▶ **Try it**:
Rewrite the material so that every "distortion parameters" becomes "distortion coefficients" and nothing else changes. Leave the pictures out of your answer.
────────────────────
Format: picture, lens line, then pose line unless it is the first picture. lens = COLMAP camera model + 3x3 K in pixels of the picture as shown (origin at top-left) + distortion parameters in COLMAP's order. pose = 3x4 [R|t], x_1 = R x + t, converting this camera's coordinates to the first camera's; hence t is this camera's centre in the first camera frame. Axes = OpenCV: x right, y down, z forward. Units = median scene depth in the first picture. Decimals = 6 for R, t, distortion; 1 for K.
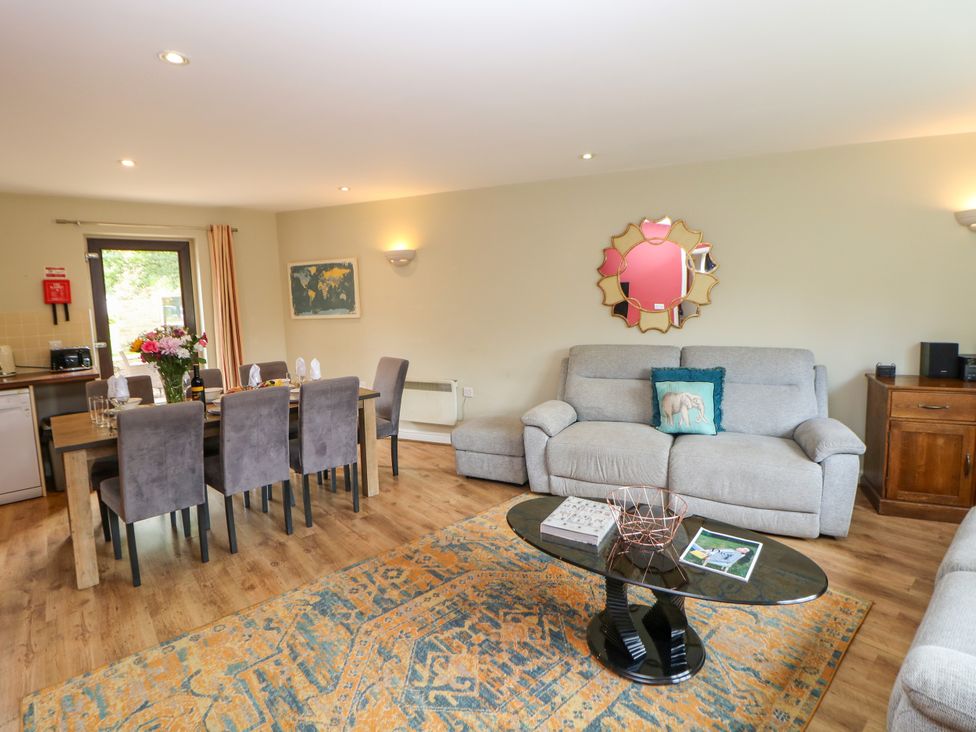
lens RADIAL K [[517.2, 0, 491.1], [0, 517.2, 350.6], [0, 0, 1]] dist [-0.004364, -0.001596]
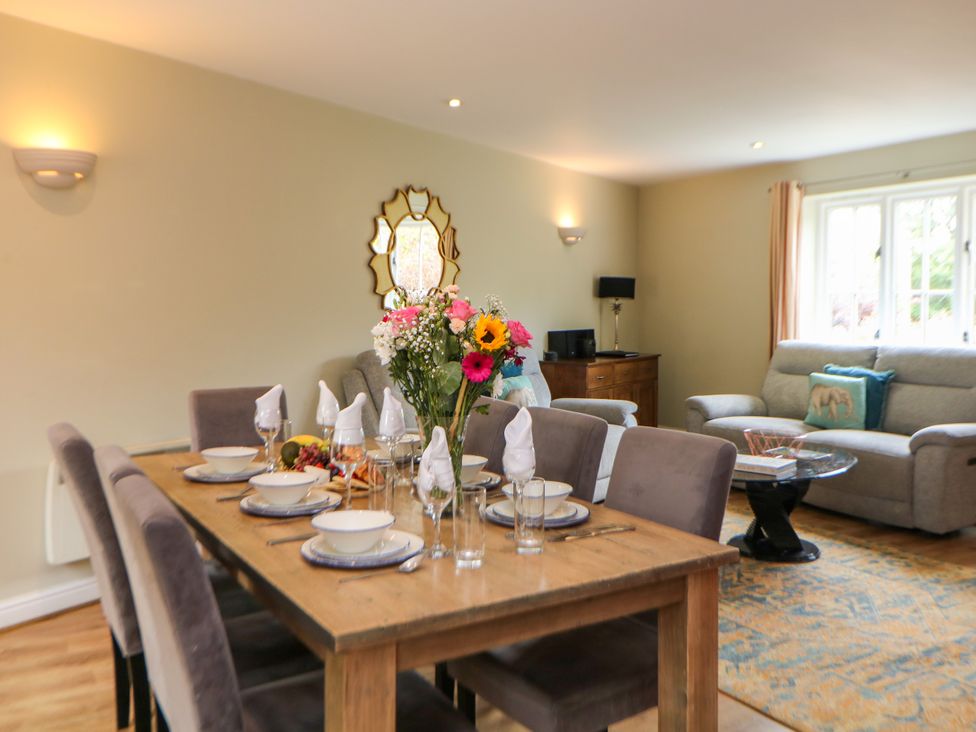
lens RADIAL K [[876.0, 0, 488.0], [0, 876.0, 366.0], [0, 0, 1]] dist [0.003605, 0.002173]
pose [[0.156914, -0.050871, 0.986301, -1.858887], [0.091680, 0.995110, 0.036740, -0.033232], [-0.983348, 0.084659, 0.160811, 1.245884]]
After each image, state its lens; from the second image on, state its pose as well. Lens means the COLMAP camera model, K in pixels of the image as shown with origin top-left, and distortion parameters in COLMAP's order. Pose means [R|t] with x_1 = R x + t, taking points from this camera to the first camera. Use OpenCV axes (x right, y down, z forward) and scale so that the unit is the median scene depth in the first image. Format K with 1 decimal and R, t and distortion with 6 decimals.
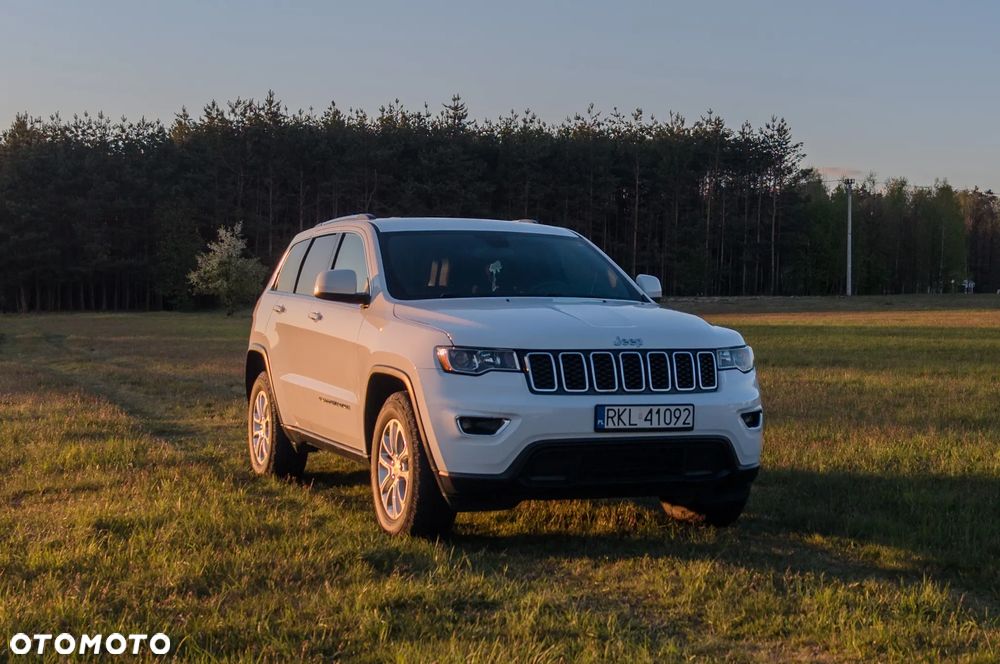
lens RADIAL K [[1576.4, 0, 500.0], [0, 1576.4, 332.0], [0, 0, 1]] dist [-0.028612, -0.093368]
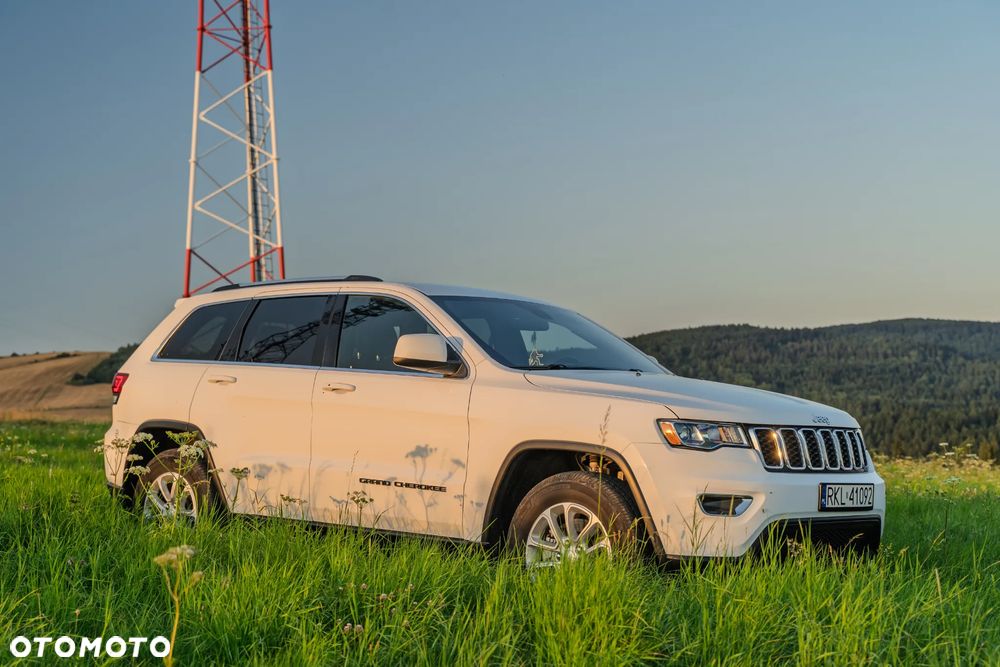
────────────────────
▶ **Response area**:
Format: picture, lens line, then pose line unless it is the first picture. lens = COLMAP camera model + 3x3 K in pixels of the picture as shown (origin at top-left) + distortion coefficients in COLMAP's order. pose = 3x4 [R|t], x_1 = R x + t, converting this camera's coordinates to the first camera's; hence t is this camera's centre in the first camera frame. Axes = OpenCV: x right, y down, z forward. Units = median scene depth in the first picture. Decimals = 6 for R, t, distortion; 1 for K.
lens RADIAL K [[517.2, 0, 491.1], [0, 517.2, 350.6], [0, 0, 1]] dist [-0.004364, -0.001596]
lens RADIAL K [[876.0, 0, 488.0], [0, 876.0, 366.0], [0, 0, 1]] dist [0.003605, 0.002173]
pose [[0.156914, -0.050871, 0.986301, -1.858887], [0.091680, 0.995110, 0.036740, -0.033232], [-0.983348, 0.084659, 0.160811, 1.245884]]
After each image, state its lens; from the second image on, state its pose as well. Lens means the COLMAP camera model, K in pixels of the image as shown with origin top-left, and distortion coefficients in COLMAP's order. Pose means [R|t] with x_1 = R x + t, taking points from this camera to the first camera. Use OpenCV axes (x right, y down, z forward) and scale so that the unit is the median scene depth in the first image. Format K with 1 decimal and R, t and distortion with 6 decimals.
lens RADIAL K [[1576.4, 0, 500.0], [0, 1576.4, 332.0], [0, 0, 1]] dist [-0.028612, -0.093368]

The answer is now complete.